What is needed
Can you lay out every line of text from the records below as a JSON list of strings, one string per line, leaving out blank lines and the pictures?
━━━━━━━━━━
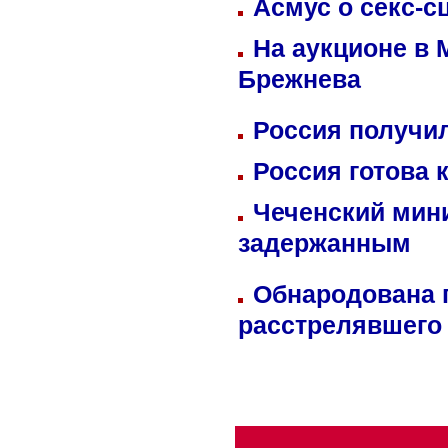
Асмус о секс-с
На аукционе в 
Брежнева
Россия получил
Россия готова 
Чеченский мин
задержанным
Обнародована п
расстрелявшего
━━━━━━━━━━
Output of the exercise
[
  "Асмус о секс-с",
  "На аукционе в ",
  "Брежнева",
  "Россия получил",
  "Россия готова ",
  "Чеченский мин",
  "задержанным",
  "Обнародована п",
  "расстрелявшего"
]